Ross Chastain talks about last-lap incident with Martin Truex Jr.
Martin Truex Jr. and Ross Chastain dueled up near the front for most of the race at Dover — the pair trading positions, including the lead in the final stage. On the final trip around the mile-long circuit, the 2017 Cup champion ran fourth, directly behind the Trackhouse Racing driver, and wanted more.
Truex attempted to make one final pass on the high side, but the two-time winner in 2022 deftly blocked the move. The No. 19 slowed up, got loose, and spun down into the inside fence.
Moments after the race, the Joe Gibbs Racing driver sought out and found his counterpart for what turned out to be an animated discussion on pit road. When it ended, Truex disappeared. Chastain talked to numerous reporters about the incident.
“We were talking about where we were going to go fishing next week,” the driver joked with Fox’s Jamie Little before promptly transitioning into discussing his team’s effort. A few minutes later he visited with a group of reporters and accepted blame for the final-lap mishap.
“Racing him hard. I crowded him up. I should have left him more of a lane,” he admitted.
Dale Earnhardt Jr. reveals he talked with Martin Truex Jr. after race
The Ross Chastain-Martin Truex Jr. pit road kerfuffle was the talk of postrace shows and will be a storyline many fans will follow in the weeks to come.

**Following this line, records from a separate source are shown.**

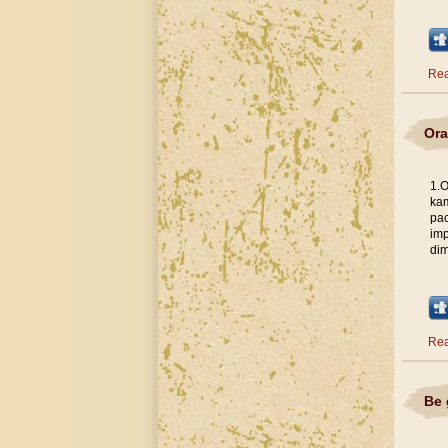
Rea
Ora
1.O
kam
pac
imp
dim
Rea
Be 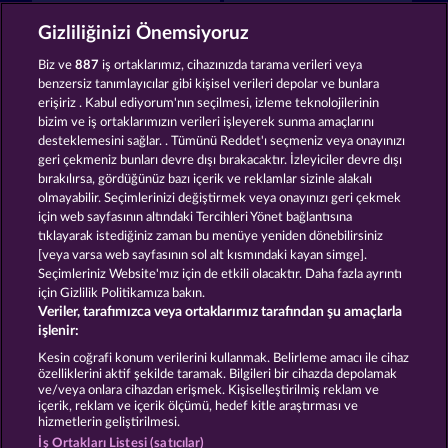
Piggy Collect Multiply
Roman Legion Xtreme
Gizliliğinizi Önemsiyoruz
Biz ve
887
iş ortaklarımız, cihazınızda tarama verileri veya
benzersiz tanımlayıcılar gibi kişisel verileri depolar ve bunlara
erişiriz . Kabul ediyorum'nın seçilmesi, izleme teknolojilerinin
bizim ve iş ortaklarımızın verileri işleyerek sunma amaçlarını
desteklemesini sağlar. . Tümünü Reddet'ı seçmeniz veya onayınızı
Mallorca Wilds
Texas Tycoon
geri çekmeniz bunları devre dışı bırakacaktır. İzleyiciler devre dışı
bırakılırsa, gördüğünüz bazı içerik ve reklamlar sizinle alakalı
olmayabilir. Seçimlerinizi değiştirmek veya onayınızı geri çekmek
için web sayfasının altındaki Tercihleri Yönet bağlantısına
Hüküm ve Koşullar
tıklayarak istediğiniz zaman bu menüye yeniden dönebilirsiniz
[veya varsa web sayfasının sol alt kısmındaki kayan simge].
Gizlilik ve Çerez Bildirimi
Künye
Şirket
Seçimleriniz Website'mız için de etkili olacaktır. Daha fazla ayrıntı
için Gizlilik Politikamıza bakın.
Veriler, tarafımızca veya ortaklarımız tarafından şu amaçlarla
SSS
işlenir:
İptal talebini gönder
Kesin coğrafi konum verilerini kullanmak. Belirleme amacı ile cihaz
özelliklerini aktif şekilde taramak. Bilgileri bir cihazda depolamak
ve/veya onlara cihazdan erişmek. Kişiselleştirilmiş reklam ve
içerik, reklam ve içerik ölçümü, hedef kitle araştırması ve
hizmetlerin geliştirilmesi.
İş Ortakları Listesi (satıcılar)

Dale Earnhardt Jr. watched with particular interest and talked about it on his podcast, including revealing that he had visited with the JGR driver hours after the race ended.
“I watched some of the postrace,” Earnhardt said. “Truex goes up to Ross on pit road. They had a conversation. I talked to Truex a little bit last night, and he told me it was a good conversation.”
Several minutes later when Chastain’s “going fishing” comment was brought up, Earnhardt said the tone of the discussion between the two drivers wasn’t as heated as some might think.
“It was actually not as mean of a conversation,” the two-time Daytona 500 winner said.
Earnhardt offers interesting thoughts on both drivers
Earnhardt admitted that watching the two drivers battle on the track was challenging for him because he’s got personal relationships with both drivers. His friendship with Truex is well-documented. In another interesting twist, both drivers referred to Earnhardt as the landlord in the past when they rented properties from him.
The former driver said Truex is a “clean race car driver” and isn’t going to go out and run over somebody unless he’s pushed too far and acknowledged Chastain’s aggressive driving and how it can certainly rub some people the wrong way.
‘It’s quite interesting. As much as I love Truex, and he will always be one of my best friends, and I think that he is a cool cat because he’s that blue-collar, hunting and fishing outdoorsman kind of guy that we need in the sport,” Earnhardt said. “Ross is that I-don’t-care, I’m-not-here-to-make-friends guy that we need in the sport. Boy, have we lacked some of that. Ross is a guy that’s come in and he’s out there racing like he’s not getting a check. Every spot he’s racing for is worth food on the table. Bit of a throwback in the way drives, in my opinion. He doesn’t give an inch and we need a lot of guys out there like that — the more the better.”
Earnhardt’s comments are interesting because he clearly conveys how much he values his friendship with Truex, but also makes it obvious how he sincerely admires Chastain’s “old-school” driving style.
Based on the early-season results, Earnhardt can expect to see a lot more of that aggressive driving in the No. 1 car because he’s received plenty of airtime running near the front all season, including seven top-5 finishes in the first 11 races. Whether or not his buddy is there in the mix is a whole other question.